When ankle proprioception and vision are altered simultaneously, vestibular sensory information is combined with the other remaining sensory information to tailor the balance control commands to the gravitational torque. It has been demonstrated, using sophisticated mathematical models, that vestibular sensory information is less precise than visual and proprioceptive information in conditions where multiple sensory systems provide redundant sensory information (van der Kooij et al. 2001; Peterka 2002). The low precision of the vestibular system is consistent with the larger CP range, much variable RMS CP velocity and greater amplitude of the balance control commands (mean distance) observed for the perturbed ankle proprioception condition in the absence of vision. Experimental data have even shown that the threshold of visual and vestibular systems is higher than the ankle threshold alone (Fitzpatrick and McCloskey 1994). It might be speculated that the CP behavior (greater CP range and RMS CP velocity) and greater balance control commands for AIS, compared to the control participants, could result from the difficulty in reweighting the gain of the vestibular system and the remaining sensory inputs when ankle proprioception was altered regardless of whether vision was occluded or not.

The analysis of the sway density curve provides information on the balance control commands (Baratto et al. 2002; Jacono et al. 2004). We hypothesized that a larger CP range and RMS CP variability of the velocity of the sway path for AIS would be associated to a greater amplitude and variation of the balance control commands. Despite a tendency to show the contrary, the analysis revealed that AIS and the control participants had a similar variation of the balance control commands (similar mean peaks). The greater mean distance between stable regions suggests, however, that when ankle proprioception was perturbed, the amplitude of the balance control commands was greater for AIS than for the control participants. This was observed regardless of whether vision was available or not. The present results suggest that AIS, compared to the control participants, relies much more on ankle proprioception to control the amplitude of the balance control commands.

Idiopathic scoliosis may interfere with the sensorimotor mechanisms that participate in the programming of the amplitude of the balance control commands. It is presently difficult to identify with certitude at which level, within the central nervous system, there would be a dysfunction. Nevertheless, measurements of nerve conduction velocity in the peroneal and median nerves did not support the hypothesis that polyneuropathy is related to idiopathic scoliosis (Sahlstrand and Sellden 1980). Maguire et al. (1993) have observed, in all 37 AIS they tested, ipsilateral and contralateral long-latency polysynaptic activity. Surprisingly, in non-idiopathic scoliosis patients with spinal deformities of equal magnitude, this long-latency activity was absent suggesting that the curve per se is not responsible. Hence, structures other than the spine and the muscles around it should be considered as potential candidates. The brainstem contains sensory and motor nuclei called the reticular formation that relays information to the primary motor cortex and the sensory cortex. Two groups of nuclei in the reticular formation of the pons and the medulla are involved in the control of posture; they facilitate and inhibit spinal reflexes, respectively (Magoun and Rhines 1946). Interestingly, magnetic resonance imaging investigations have shown subtle asymmetries in the ventral pons or corticospinal tract of the AIS (Geissele et al. 1991).

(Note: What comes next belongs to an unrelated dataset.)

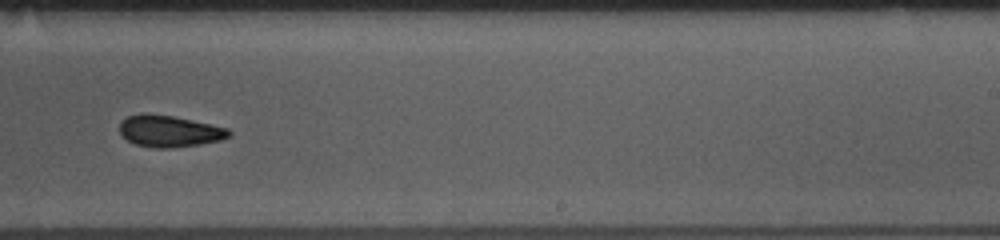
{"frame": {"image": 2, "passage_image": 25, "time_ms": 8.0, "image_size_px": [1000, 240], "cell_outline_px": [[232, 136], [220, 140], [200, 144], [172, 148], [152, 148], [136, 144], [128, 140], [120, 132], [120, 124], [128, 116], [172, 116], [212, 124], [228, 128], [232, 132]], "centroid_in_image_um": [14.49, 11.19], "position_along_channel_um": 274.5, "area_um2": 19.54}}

Obviously, it is difficult to evaluate whether the different balance control behaviors observed during testing are the cause or the result of idiopathic scoliosis deformity. Nevertheless, results from the present experiment reveal that the amplitude rather than the variation of the balance control commands is related to the larger CP range and greater CP RMS velocity when ankle proprioception is altered. Finally, this strongly suggests that AIS relies considerably on ankle proprioception to regulate body sway oscillations and to scale the amplitude of their balance control commands.